Passage section start

Bob Murray is dead!


Perhaps you recall John Oliver’s hilarious expose of the evil coal baron, Bob Murray, which prompted Murray to fling a SLAPP suit at him, that ended badly for Murray, with Mr Nutterbutter awarding him diddly.

Murray was notoriously litigious, and he had a lot to hide. He was a callous exploiter of coal miners, who opposed legislation protecting the health of his employees, even while expecting government benefits for black lung for himself.

At least that much is admitted in a tepid obituary for the old monster.

While Murray applied for black lung benefits, bankruptcy enabled his company to avoid obligations to employees diagnosed with black lung, shifting its $74.4 million liability to the federal government’s Black Lung Disability Trust Fund, according to Labor Department estimates provided to Congress.

Good riddance, Bob! Now you’re even more dead than the coal industry!

Comments

  1. garnetstar says

    He also sued my hometown paper for writing a news story about him, which was wholly factual and correct. Trying to drive it to bankruptcy.

    He was also responsible for many deaths when one of his unsafe, not-up-to-regulatory-standards, mines collapsed. And he refused to admit any responsibility (said the collapse was due to an imaginary earthquake), didn’t keep the frantic families informed about their loved one’s fates, and screwed over the families in compensation.

Passage section end

List every action the comment under the Bob Murray post says Murray took.

Recorded data section start

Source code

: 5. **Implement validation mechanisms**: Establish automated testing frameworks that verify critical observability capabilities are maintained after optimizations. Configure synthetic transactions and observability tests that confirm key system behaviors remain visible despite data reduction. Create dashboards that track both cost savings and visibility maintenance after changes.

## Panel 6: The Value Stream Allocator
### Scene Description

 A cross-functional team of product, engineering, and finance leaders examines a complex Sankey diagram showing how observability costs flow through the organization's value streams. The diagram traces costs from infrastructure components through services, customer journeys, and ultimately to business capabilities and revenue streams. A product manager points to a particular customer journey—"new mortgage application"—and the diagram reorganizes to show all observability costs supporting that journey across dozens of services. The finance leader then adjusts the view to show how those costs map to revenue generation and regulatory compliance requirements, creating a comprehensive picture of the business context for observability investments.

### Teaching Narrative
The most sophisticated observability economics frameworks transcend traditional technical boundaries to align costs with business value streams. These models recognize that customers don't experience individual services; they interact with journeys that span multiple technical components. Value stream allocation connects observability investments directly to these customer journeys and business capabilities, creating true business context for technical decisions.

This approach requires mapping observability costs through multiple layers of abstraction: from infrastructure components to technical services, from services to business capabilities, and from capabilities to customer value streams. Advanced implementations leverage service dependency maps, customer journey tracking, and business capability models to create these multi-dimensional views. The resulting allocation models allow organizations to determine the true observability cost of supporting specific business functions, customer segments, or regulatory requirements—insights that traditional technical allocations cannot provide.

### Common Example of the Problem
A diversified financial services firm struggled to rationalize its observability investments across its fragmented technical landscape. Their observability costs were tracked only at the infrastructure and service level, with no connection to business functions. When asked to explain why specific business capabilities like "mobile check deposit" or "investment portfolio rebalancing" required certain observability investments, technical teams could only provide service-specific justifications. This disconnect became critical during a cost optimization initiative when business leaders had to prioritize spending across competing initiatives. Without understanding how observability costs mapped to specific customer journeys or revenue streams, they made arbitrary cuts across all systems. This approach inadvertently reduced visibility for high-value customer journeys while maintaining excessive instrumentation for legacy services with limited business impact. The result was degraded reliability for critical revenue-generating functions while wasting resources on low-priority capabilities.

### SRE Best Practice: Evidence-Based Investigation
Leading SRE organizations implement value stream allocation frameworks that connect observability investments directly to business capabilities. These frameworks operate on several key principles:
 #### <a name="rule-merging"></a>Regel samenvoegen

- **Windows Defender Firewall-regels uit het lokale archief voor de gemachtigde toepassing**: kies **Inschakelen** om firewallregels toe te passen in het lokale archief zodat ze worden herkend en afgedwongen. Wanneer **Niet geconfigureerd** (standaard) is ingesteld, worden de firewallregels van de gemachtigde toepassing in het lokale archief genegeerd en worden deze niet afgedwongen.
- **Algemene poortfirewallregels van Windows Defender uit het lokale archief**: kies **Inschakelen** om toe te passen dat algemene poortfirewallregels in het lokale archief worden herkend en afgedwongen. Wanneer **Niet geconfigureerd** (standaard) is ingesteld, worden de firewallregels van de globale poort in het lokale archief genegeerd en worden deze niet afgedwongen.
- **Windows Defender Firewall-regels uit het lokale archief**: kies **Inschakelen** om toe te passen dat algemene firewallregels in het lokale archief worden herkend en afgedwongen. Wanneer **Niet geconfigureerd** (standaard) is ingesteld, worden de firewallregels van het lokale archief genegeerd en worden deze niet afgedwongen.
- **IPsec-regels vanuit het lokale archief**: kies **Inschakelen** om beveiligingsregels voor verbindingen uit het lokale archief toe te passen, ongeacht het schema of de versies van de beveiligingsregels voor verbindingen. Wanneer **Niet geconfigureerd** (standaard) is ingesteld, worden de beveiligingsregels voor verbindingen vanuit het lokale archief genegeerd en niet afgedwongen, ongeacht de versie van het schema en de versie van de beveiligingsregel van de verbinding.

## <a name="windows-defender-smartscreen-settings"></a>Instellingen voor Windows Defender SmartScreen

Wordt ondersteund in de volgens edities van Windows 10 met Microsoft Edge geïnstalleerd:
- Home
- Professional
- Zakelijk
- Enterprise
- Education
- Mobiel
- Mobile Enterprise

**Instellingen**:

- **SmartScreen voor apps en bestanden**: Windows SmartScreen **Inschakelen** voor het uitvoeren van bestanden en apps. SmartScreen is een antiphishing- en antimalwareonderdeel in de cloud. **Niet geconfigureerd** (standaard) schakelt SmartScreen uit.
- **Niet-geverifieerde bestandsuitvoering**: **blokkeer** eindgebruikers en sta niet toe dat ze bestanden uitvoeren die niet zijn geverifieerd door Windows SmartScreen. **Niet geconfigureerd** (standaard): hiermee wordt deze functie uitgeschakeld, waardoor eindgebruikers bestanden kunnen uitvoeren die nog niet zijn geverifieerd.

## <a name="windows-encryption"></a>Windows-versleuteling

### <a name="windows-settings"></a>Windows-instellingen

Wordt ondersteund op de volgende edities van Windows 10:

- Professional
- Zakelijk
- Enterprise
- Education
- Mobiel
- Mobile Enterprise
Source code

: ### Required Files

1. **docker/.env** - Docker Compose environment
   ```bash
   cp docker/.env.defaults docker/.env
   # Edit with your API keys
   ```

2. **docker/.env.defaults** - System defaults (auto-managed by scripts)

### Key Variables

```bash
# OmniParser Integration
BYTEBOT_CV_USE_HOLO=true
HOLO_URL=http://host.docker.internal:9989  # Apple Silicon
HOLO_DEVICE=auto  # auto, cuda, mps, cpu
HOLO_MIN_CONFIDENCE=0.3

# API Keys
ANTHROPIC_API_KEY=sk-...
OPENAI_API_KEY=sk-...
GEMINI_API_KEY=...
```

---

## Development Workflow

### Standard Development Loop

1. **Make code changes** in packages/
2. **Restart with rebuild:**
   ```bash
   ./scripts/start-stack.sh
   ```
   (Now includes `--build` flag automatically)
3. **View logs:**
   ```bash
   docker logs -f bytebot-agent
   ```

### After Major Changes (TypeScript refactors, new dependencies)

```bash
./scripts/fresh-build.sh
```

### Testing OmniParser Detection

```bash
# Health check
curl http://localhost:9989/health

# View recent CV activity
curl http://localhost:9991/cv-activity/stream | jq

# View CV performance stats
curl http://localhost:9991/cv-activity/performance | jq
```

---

Recorded data section end

Solution for this problem:
- Sued the commenter's hometown paper over a factual news story, trying to drive it to bankruptcy
- Was responsible for many deaths when one of his unsafe mines collapsed
- Refused to admit any responsibility, blaming the collapse on an imaginary earthquake
- Didn't keep the families informed about their loved ones' fates
- Screwed over the families in compensation